Two projects are set to be substantially complete as of Wednesday evening:

• Replacement of original turnpike pavement east of Lawrence, extending east and west of the Lawrence Service Area. The project had limited traffic to one lane in each direction during summer 2010 and since early this past summer. All lanes will be open as of Wednesday evening, Fleming said.

• Replacement of Kansas River bridges, plus upgraded interchanges and other changes along the turnpike as it passes through Lawrence. The project that began June 6, 2008, finally had all six lanes open in both directions for the first time a couple weeks ago.

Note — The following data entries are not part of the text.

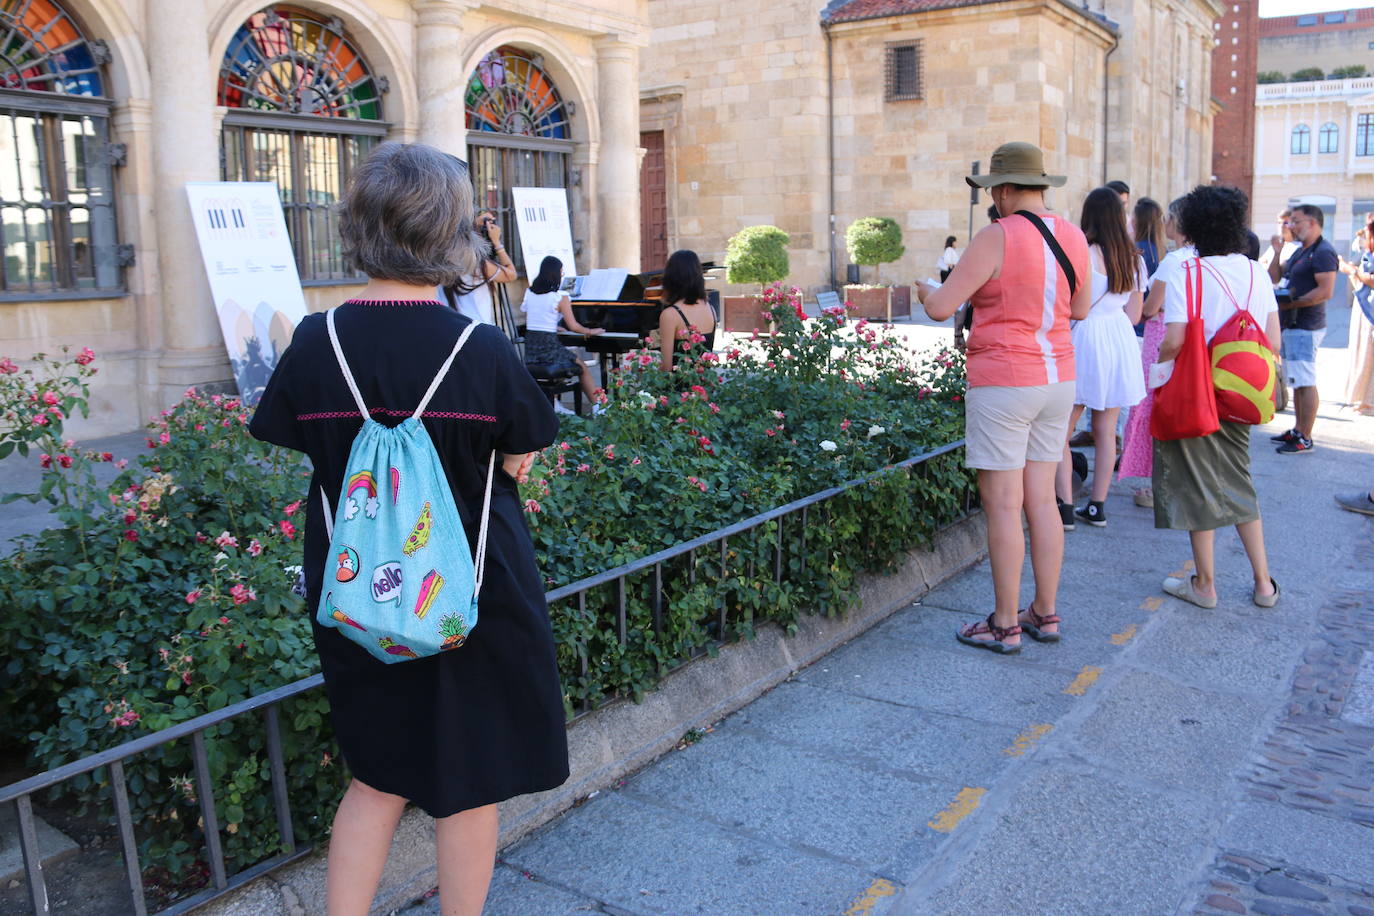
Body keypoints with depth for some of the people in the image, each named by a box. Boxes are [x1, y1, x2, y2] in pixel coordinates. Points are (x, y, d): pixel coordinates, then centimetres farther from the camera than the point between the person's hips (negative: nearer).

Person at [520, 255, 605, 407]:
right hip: (549, 347, -6)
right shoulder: (560, 297, -9)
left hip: (530, 350, 6)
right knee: (583, 369, 14)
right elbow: (573, 326, -10)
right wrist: (590, 331, 9)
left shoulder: (529, 293, 8)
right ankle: (598, 407, 12)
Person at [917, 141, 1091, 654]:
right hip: (1056, 380, 7)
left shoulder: (996, 238, -15)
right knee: (1042, 500, 13)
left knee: (1003, 505, 0)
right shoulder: (1073, 237, 6)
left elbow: (942, 308, -15)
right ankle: (1045, 614, 22)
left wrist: (924, 291, 8)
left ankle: (1005, 625, 8)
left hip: (1002, 384, -7)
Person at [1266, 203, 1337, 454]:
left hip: (1305, 327, -10)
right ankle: (1297, 430, 25)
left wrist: (1290, 304, -22)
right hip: (1291, 325, 10)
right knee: (1297, 382, 16)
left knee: (1305, 382, -9)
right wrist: (1277, 251, 8)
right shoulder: (1300, 252, 18)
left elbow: (1325, 291, -21)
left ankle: (1305, 439, -6)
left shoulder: (1323, 253, -13)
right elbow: (1275, 277, 20)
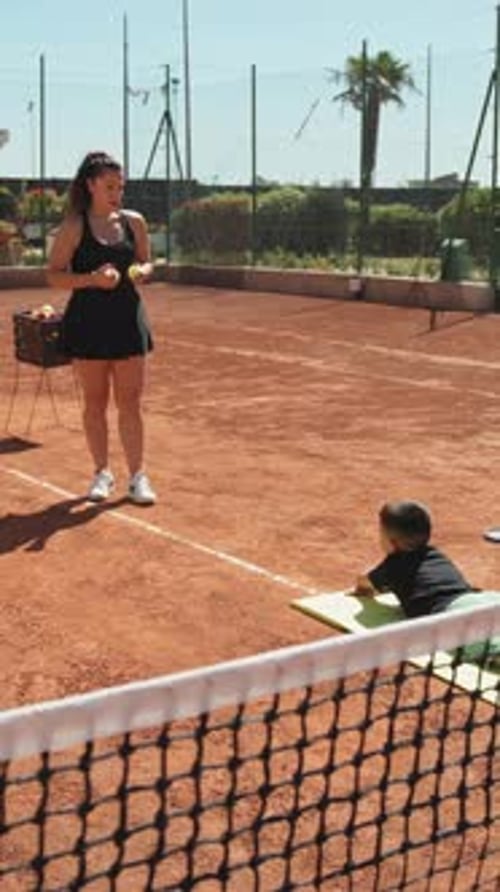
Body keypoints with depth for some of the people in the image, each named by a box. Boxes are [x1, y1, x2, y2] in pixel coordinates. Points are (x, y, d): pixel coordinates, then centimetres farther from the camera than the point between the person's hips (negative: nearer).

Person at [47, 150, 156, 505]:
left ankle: (138, 476, 10)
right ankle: (102, 473, 20)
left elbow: (146, 262, 17)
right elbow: (55, 275, -6)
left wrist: (143, 271, -7)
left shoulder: (134, 222, 5)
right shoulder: (74, 226, -5)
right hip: (88, 321, -2)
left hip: (128, 319, 2)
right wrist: (92, 279, -20)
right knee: (95, 402, 7)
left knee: (130, 402, 2)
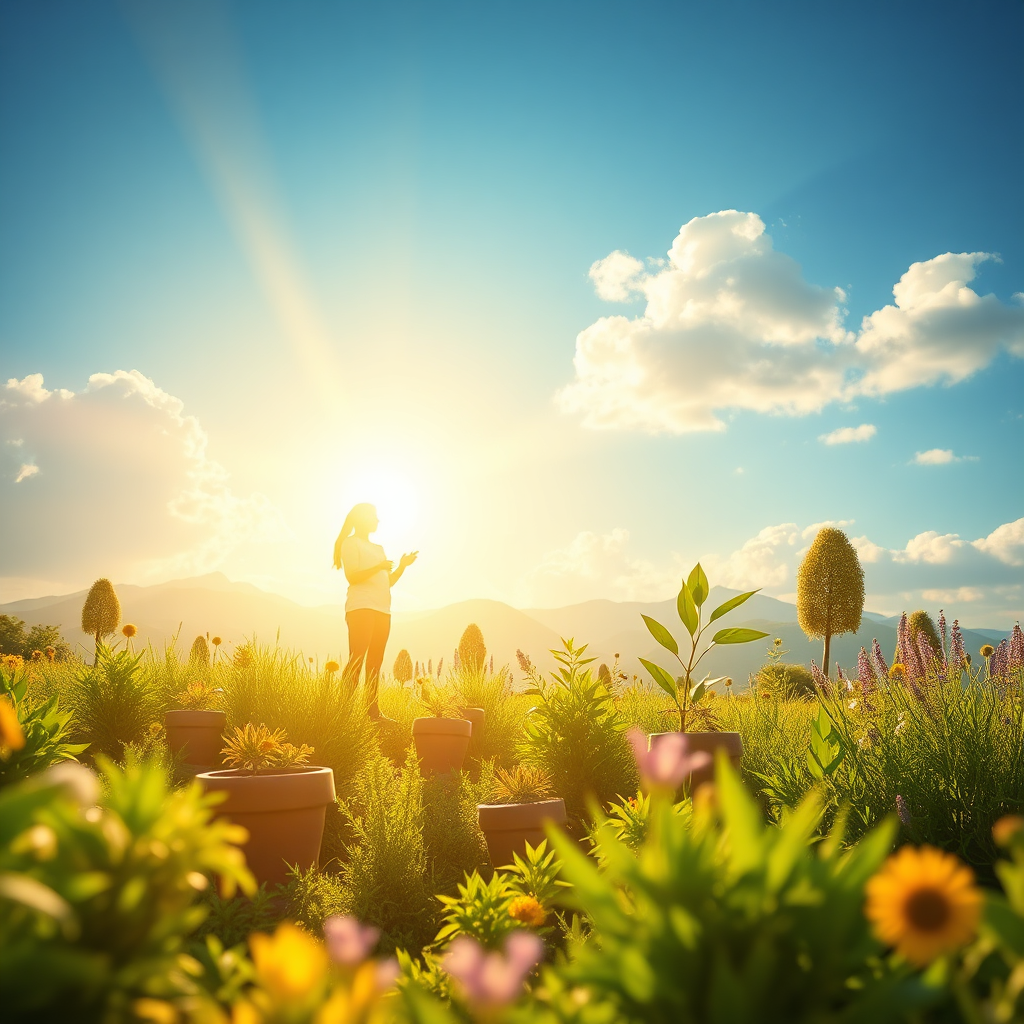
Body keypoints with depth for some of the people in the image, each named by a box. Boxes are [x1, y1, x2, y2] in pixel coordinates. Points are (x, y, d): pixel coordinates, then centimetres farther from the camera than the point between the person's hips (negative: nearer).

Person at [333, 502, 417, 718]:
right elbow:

Both jobs overhauled infrastructure that had been in place since the turnpike’s earliest days, after officials had broken ground along the banks of the Kansas River back on Dec. 31, 1954: The river bridges were built as part of the original turnpike, and a five-mile stretch of lanes east of Lawrence were the last to have their original pavement replaced.

Taken together, the two projects cost more than the $140 million that was spent back in the 1950s to build the entire 236-mile-long turnpike.

Comments

trailertrash 3 years, 2 months ago

Glad it's done but they could have done a better job on the west bound lanes and bridges....Really rough for a new roadway....

mfagan 3 years, 2 months ago

I asked Rex Fleming, the project engineer, if there was any minor work left to do and he explained that there still would be some "bump grinding" -- that is, milling down some rough spots -- to level out a couple areas of pavement... He may very well have been speaking about the section(s) you're referring to. If you've noticed it, I'm guessing he has. (But not the bridges; those are concrete, and he said the smoothing would be on asphalt...) Just to be sure, though, drop me a line -- either here or via email, mfagan@ljworld.com -- regarding some specific locations, and I can see about forwarding them along his way... - Mark Fagan Schools reporter

eotw33 3 years, 2 months ago

Good no more stupid signs that say, "we know it's a pain, with only one lane"

Steve Miller 3 years, 2 months ago

I wonder why it took so long with the dry weather and all ?

buffalo63 3 years, 2 months ago

Just hope that everyone will "drive friendly", especially over the new wider bridges.

kernal 3 years, 2 months ago

buffalo63, good luck with that. Coming home in the evening on K10, people keep their speed limit at 70 when the 65 is the posted limit and still at 70 when 45mph is the posted limit.

Everyone thinks he is a better driver than anyone else.

pace 3 years, 2 months ago

I think it has been a decade of "work". I hated the little white feel good signs, small lettering distracting in a construction zone and said nothing.